Elastic Net produces a regression model that is penalized with both the L1-norm and L2-norm. The consequence of this is to effectively shrink coefficients (like in ridge regression) and to set some coefficients to zero (as in LASSO). The main advantage of elastic net model is that it enables effective regularization by having the ridge-type penalty along with the feature selection quality of the lasso penalty.
The elastic net
penalty is controlled by \(\alpha\) and bridges the gap between lasso
regression (\(\alpha\)=1), the default) and ridge
regression (\(\alpha\)=0)
set.seed(317)
# tune enet model
enet.fit <- train(mpg ~ .,
data = cbind(y, X),
method="enet",
metric="Rsquared",
tuneGrid = expand.grid(fraction=seq(0,1,by=0.5), lambda=seq(0,1,by=0.1)),
trControl=trainControl(method = "cv",number=5),
preProcess=c("center", "scale")
)
enet.fit
## Elasticnet
##
## 32 samples
## 5 predictor
##
## Pre-processing: centered (5), scaled (5)

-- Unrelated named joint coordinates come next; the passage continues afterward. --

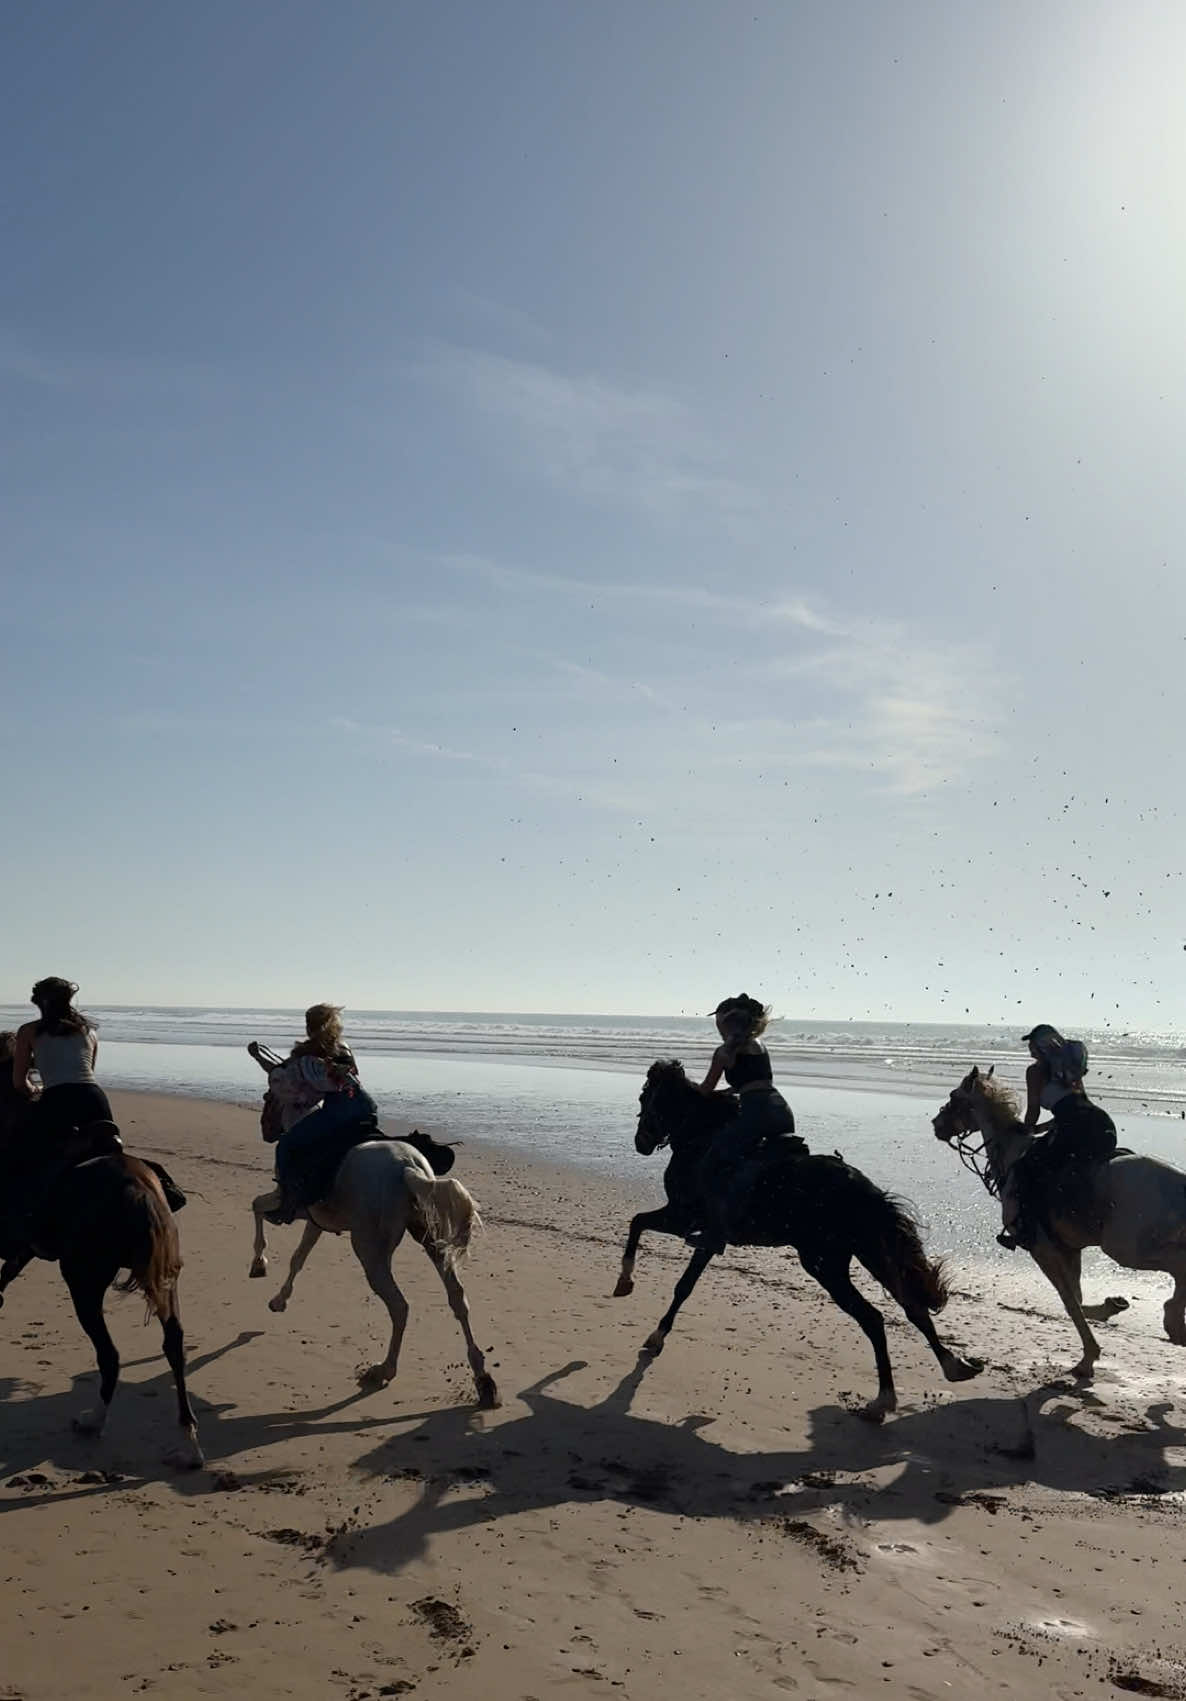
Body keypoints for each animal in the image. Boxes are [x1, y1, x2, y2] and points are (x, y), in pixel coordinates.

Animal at [0, 1095, 201, 1469]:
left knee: (109, 1355)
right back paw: (190, 1443)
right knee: (174, 1346)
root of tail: (137, 1188)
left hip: (82, 1279)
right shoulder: (22, 1249)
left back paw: (93, 1421)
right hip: (166, 1280)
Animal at [250, 1143, 500, 1408]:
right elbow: (298, 1257)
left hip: (370, 1251)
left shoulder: (295, 1206)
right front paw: (280, 1298)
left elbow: (257, 1206)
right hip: (429, 1238)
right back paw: (483, 1379)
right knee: (457, 1297)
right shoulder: (314, 1219)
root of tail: (407, 1166)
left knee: (399, 1306)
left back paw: (383, 1370)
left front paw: (259, 1264)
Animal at [609, 1061, 980, 1422]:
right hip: (868, 1253)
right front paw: (628, 1287)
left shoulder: (689, 1222)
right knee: (909, 1309)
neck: (701, 1140)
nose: (641, 1141)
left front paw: (649, 1322)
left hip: (824, 1264)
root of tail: (863, 1189)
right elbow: (642, 1229)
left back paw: (884, 1399)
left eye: (646, 1098)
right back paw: (948, 1370)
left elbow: (675, 1275)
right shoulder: (688, 1223)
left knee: (874, 1317)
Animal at [932, 1061, 1184, 1381]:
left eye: (954, 1097)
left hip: (1125, 1248)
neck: (1013, 1156)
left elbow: (1069, 1301)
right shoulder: (1069, 1248)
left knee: (1178, 1265)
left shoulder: (1042, 1248)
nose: (936, 1124)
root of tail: (1178, 1183)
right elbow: (1076, 1297)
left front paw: (1088, 1358)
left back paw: (1173, 1320)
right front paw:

## Resampling: Cross-Validated (5 fold)
## Summary of sample sizes: 27, 25, 24, 26, 26
## Resampling results across tuning parameters:
##
## lambda fraction RMSE Rsquared MAE
## 0.0 0.0 6.092495 NaN 4.790702
## 0.0 0.5 2.963974 0.8608627 2.308459
## 0.0 1.0 2.960116 0.8909997 2.463497
## 0.1 0.0 6.092495 NaN 4.790702
## 0.1 0.5 3.410338 0.8434706 2.738572
## 0.1 1.0 2.959709 0.8786805 2.567977
## 0.2 0.0 6.092495 NaN 4.790702
## 0.2 0.5 3.304626 0.8442705 2.673975
## 0.2 1.0 3.043585 0.8734554 2.696009
## 0.3 0.0 6.092495 NaN 4.790702
## 0.3 0.5 3.212594 0.8467468 2.610914
## 0.3 1.0 3.155250 0.8710062 2.817039
## 0.4 0.0 6.092495 NaN 4.790702
## 0.4 0.5 3.134282 0.8503048 2.556383
## 0.4 1.0 3.285646 0.8695794 2.932687
## 0.5 0.0 6.092495 NaN 4.790702
## 0.5 0.5 3.064486 0.8532132 2.503132
## 0.5 1.0 3.429025 0.8686302 3.043156
## 0.6 0.0 6.092495 NaN 4.790702
## 0.6 0.5 3.004086 0.8553740 2.458839
## 0.6 1.0 3.581158 0.8679417 3.148605
## 0.7 0.0 6.092495 NaN 4.790702
## 0.7 0.5 2.952792 0.8570378 2.416551
## 0.7 1.0 3.738887 0.8674115 3.270851
## 0.8 0.0 6.092495 NaN 4.790702
## 0.8 0.5 2.910074 0.8583557 2.377308
## 0.8 1.0 3.899840 0.8669854 3.402188
## 0.9 0.0 6.092495 NaN 4.790702
## 0.9 0.5 2.875276 0.8594240 2.344480
## 0.9 1.0 4.062221 0.8666319 3.545806
## 1.0 0.0 6.092495 NaN 4.790702
## 1.0 0.5 2.847685 0.8603063 2.320124
## 1.0 1.0 4.224653 0.8663315 3.690889
##
## Rsquared was used to select the optimal model using the largest value.
## The final values used for the model were fraction = 1 and lambda = 0.